28(a)). In contrast, mother’s prior argument (Part III, above) raised
both the attorney fees and PRE issues arising from the parenting
time hearing (even if we ultimately deemed the PRE argument
abandoned).
V. Appellate Attorney Fees
¶ 54 Mother requests an award of her appellate attorney fees under
section 19-4-117. Although we recognize father’s objection that
mother will continue to litigate as long as she is “bankrolled” by
22
maternal grandfather, we conclude that mother is entitled to
appellate attorney fees and remand to the juvenile court to
determine the amount, if any. See C.A.R. 39.1; § 19-4-117.

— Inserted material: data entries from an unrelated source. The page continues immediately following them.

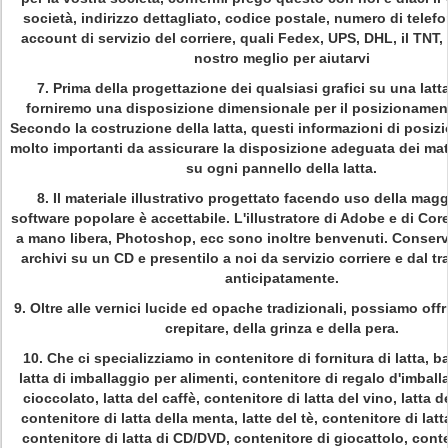
società, indirizzo dettagliato, codice postale, numero di telef
account di servizio del corriere, quali Fedex, UPS, DHL, il TNT,
nostro meglio per aiutarvi
7. Prima della progettazione dei qualsiasi grafici su una latta
forniremo una disposizione dimensionale per il posizionamento
Secondo la costruzione della latta, questi informazioni di pos
molto importanti da assicurare la disposizione adeguata dei materi
su ogni pannello della latta.
8. Il materiale illustrativo progettato facendo uso della magg
software popolare è accettabile. L'illustratore di Adobe e di Core
a mano libera, Photoshop, ecc sono inoltre benvenuti. Conservi
archivi su un CD e presentilo a noi da servizio corriere e dal t
anticipatamente.
9. Oltre alle vernici lucide ed opache tradizionali, possiamo offri
crepitare, della grinza e della pera.
10. Che ci specializziamo in contenitore di fornitura di latta, bar
latta di imballaggio per alimenti, contenitore di regalo d'imballa
cioccolato, latta del caffè, contenitore di latta del vino, latta d
contenitore di latta della menta, latte del tè, contenitore di latt
contenitore di latta di CD/DVD, contenitore di giocattolo, conte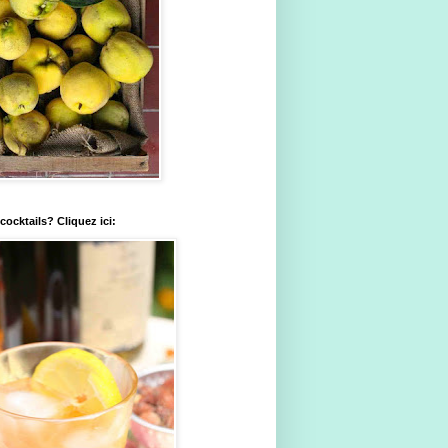
ocktails? Cliquez ici: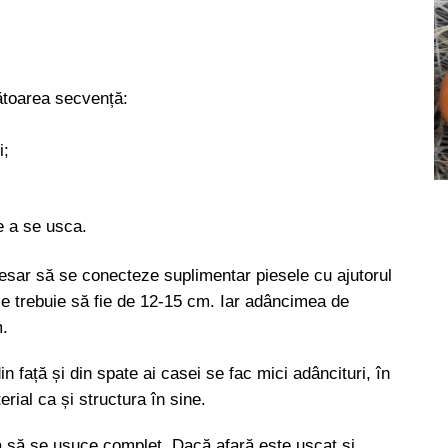
ătoarea secvență:
i;
de a se usca.
cesar să se conecteze suplimentar piesele cu ajutorul
ele trebuie să fie de 12-15 cm. Iar adâncimea de
m.
din față și din spate ai casei se fac mici adâncituri, în
ial ca și structura în sine.
a să se usuce complet. Dacă afară este uscat și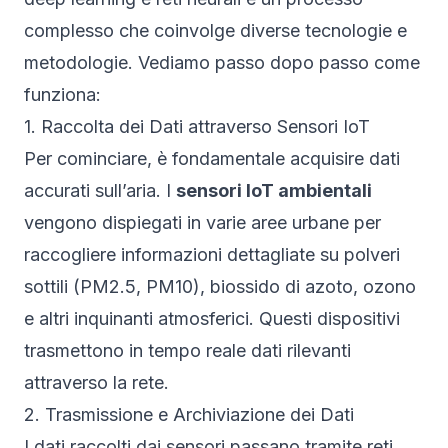
complesso che coinvolge diverse tecnologie e
metodologie. Vediamo passo dopo passo come
funziona:
1. Raccolta dei Dati attraverso Sensori IoT
Per cominciare, è fondamentale acquisire dati
accurati sull’aria. I
sensori IoT ambientali
vengono dispiegati in varie aree urbane per
raccogliere informazioni dettagliate su polveri
sottili (PM2.5, PM10), biossido di azoto, ozono
e altri inquinanti atmosferici. Questi dispositivi
trasmettono in tempo reale dati rilevanti
attraverso la rete.
2. Trasmissione e Archiviazione dei Dati
I dati raccolti dai sensori passano tramite reti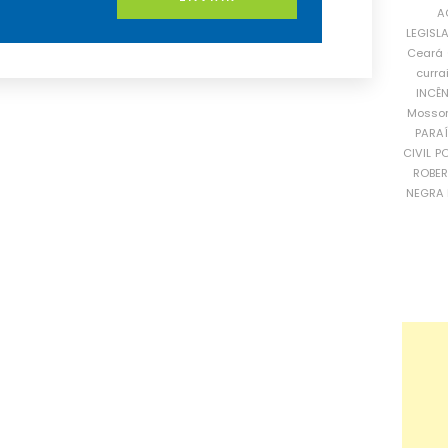
A
LEGISL
Ceará
curra
INCÊ
Mosso
PARA
CIVIL
PO
ROBE
NEGRA 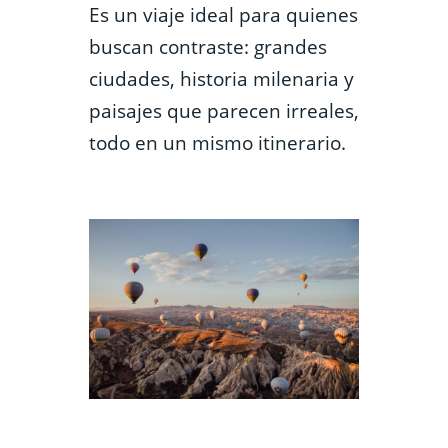
Es un viaje ideal para quienes
buscan contraste: grandes
ciudades, historia milenaria y
paisajes que parecen irreales,
todo en un mismo itinerario.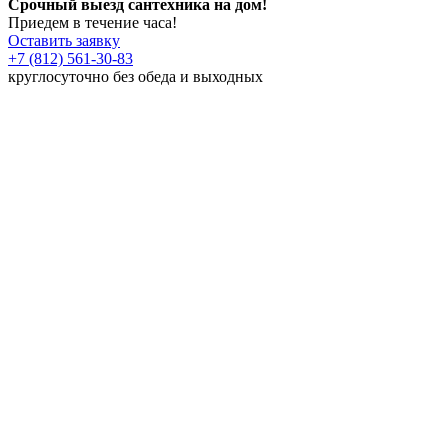
Срочный выезд сантехника на дом!
Приедем в течение часа!
Оставить заявку
+7 (812) 561-30-83
круглосуточно без обеда и выходных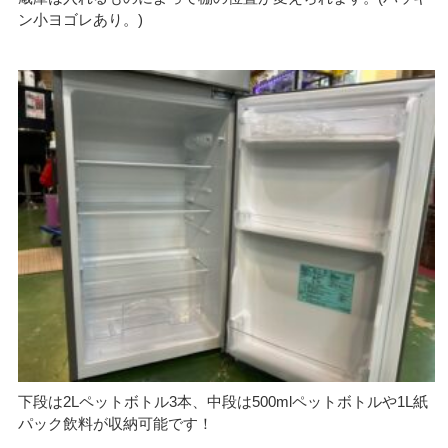
ン小ヨゴレあり。)
下段は2Lペットボトル3本、中段は500mlペットボトルや1L紙
パック飲料が収納可能です！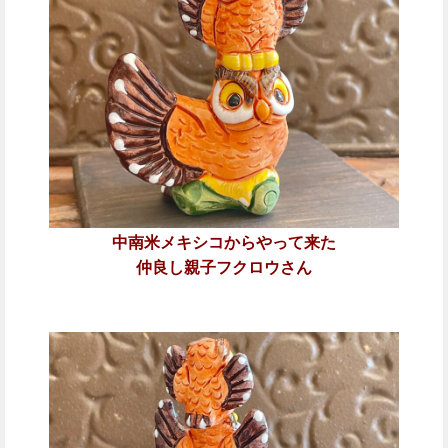
中南米メキシコからやって来た
仲良し親子フクロウさん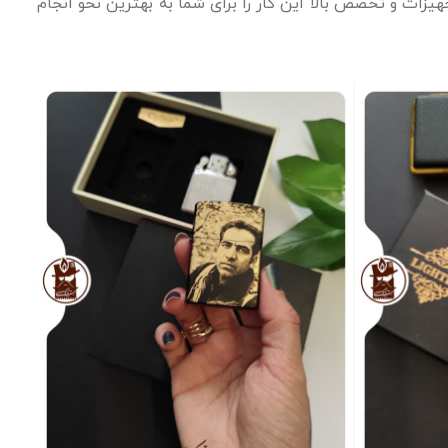
ات و تخصص بالا این کار را برای شما به بهترین نحو انجام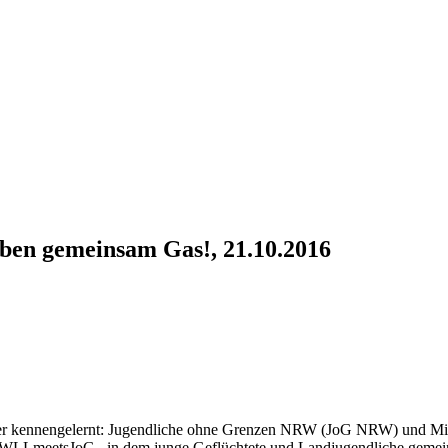
en gemeinsam Gas!, 21.10.2016
her kennengelernt: Jugendliche ohne Grenzen NRW (JoG NRW) und Mit
 #WLLmeetsJoG , in dem junge Geflüchtete und Landjugendliche gemein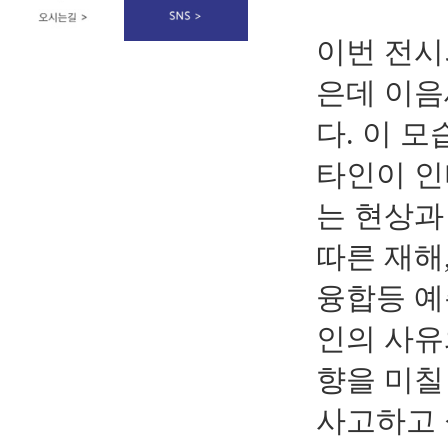
이번 전시
은데 이음
다
.
이 모
타인이 인
는 현상과
따른 재해
융합등 예
인의 사유
향을 미칠
사고하고 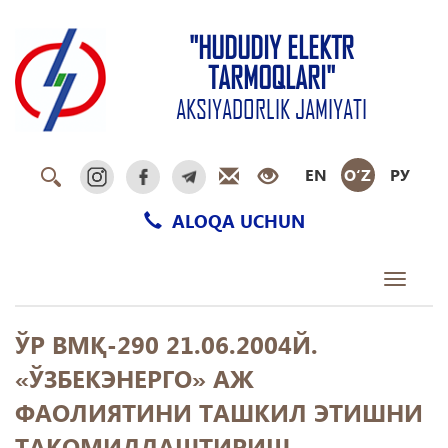
"HUDUDIY ELEKTR
TARMOQLARI"
AKSIYADORLIK JAMIYATI
EN
O‘Z
РУ
ALOQA UCHUN
Toggle
navigati
ЎР ВМҚ-290 21.06.2004Й.
«ЎЗБЕКЭНЕРГО» АЖ
ФАОЛИЯТИНИ ТАШКИЛ ЭТИШНИ
ТАКОМИЛЛАШТИРИШ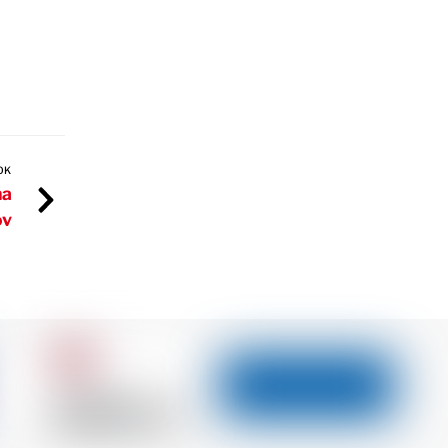
OK
na
ov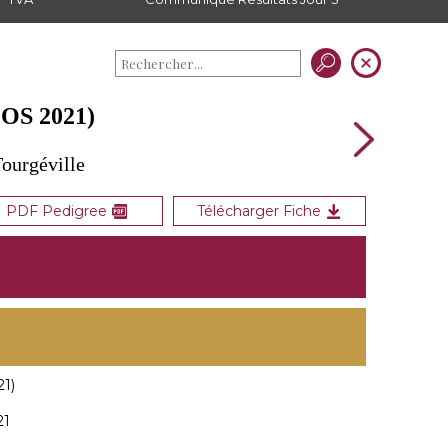
OS 2021)
Tourgéville
PDF Pedigree
Télécharger Fiche
1)
21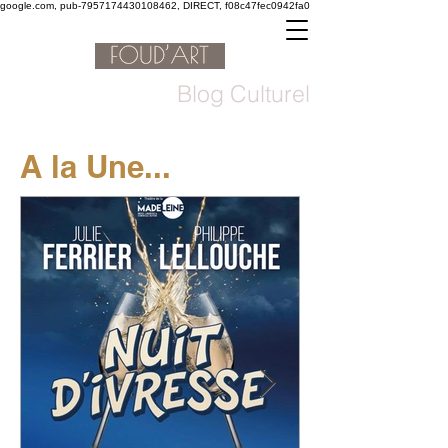
google.com, pub-7957174430108462, DIRECT, f08c47fec0942fa0
Blog Culturel
A la Une...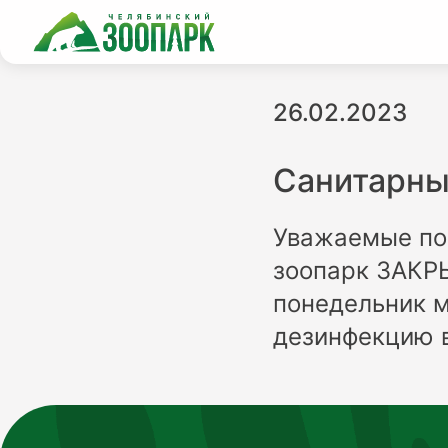
26.02.2023
Санитарны
Уважаемые пос
зоопарк ЗАКР
понедельник м
дезинфекцию 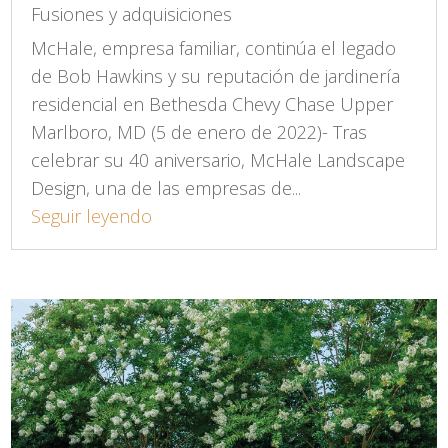
Fusiones y adquisiciones
McHale, empresa familiar, continúa el legado
de Bob Hawkins y su reputación de jardinería
residencial en Bethesda Chevy Chase Upper
Marlboro, MD (5 de enero de 2022)- Tras
celebrar su 40 aniversario, McHale Landscape
Design, una de las empresas de...
Seguir leyendo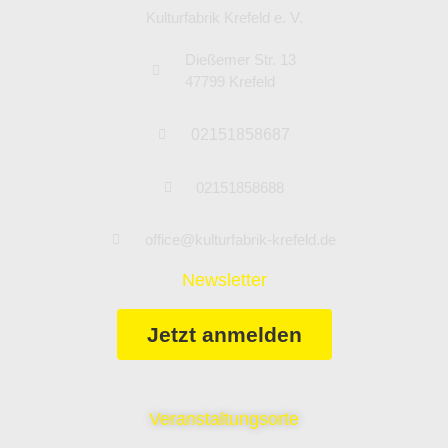
Kulturfabrik Krefeld e. V.
Dießemer Str. 13
47799 Krefeld
02151858687
02151858688
office@kulturfabrik-krefeld.de
Newsletter
Jetzt anmelden
Veranstaltungsorte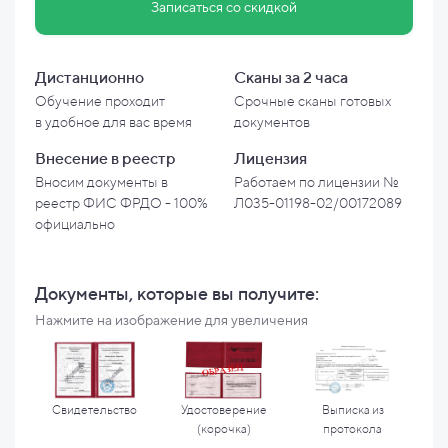
Записаться со скидкой
Дистанционно
Сканы за 2 часа
Обучение проходит
Срочные сканы готовых
в
удобное для вас время
документов
Внесение в
реестр
Лицензия
Вносим документы в
Работаем по лицензии №
реестр ФИС ФРДО - 100%
Л035-01198-02/00172089
официально
Документы, которые вы
получите:
Нажмите на изображение для увеличения
Свидетельство
Удостоверение
Выписка из
(корочка)
протокола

However, we note that she is entitled only to those attorney fees
that she paid. Thus, on remand, the juvenile court should consider
whether mother’s appellate attorney fees have been or will be paid
by maternal grandfather or any other third party.
VI. Conclusion
¶ 55 The order is affirmed, and the case is remanded to the juvenile
court for consideration of mother’s appellate attorney fees request.
JUDGE FREYRE and JUDGE PAWAR concur.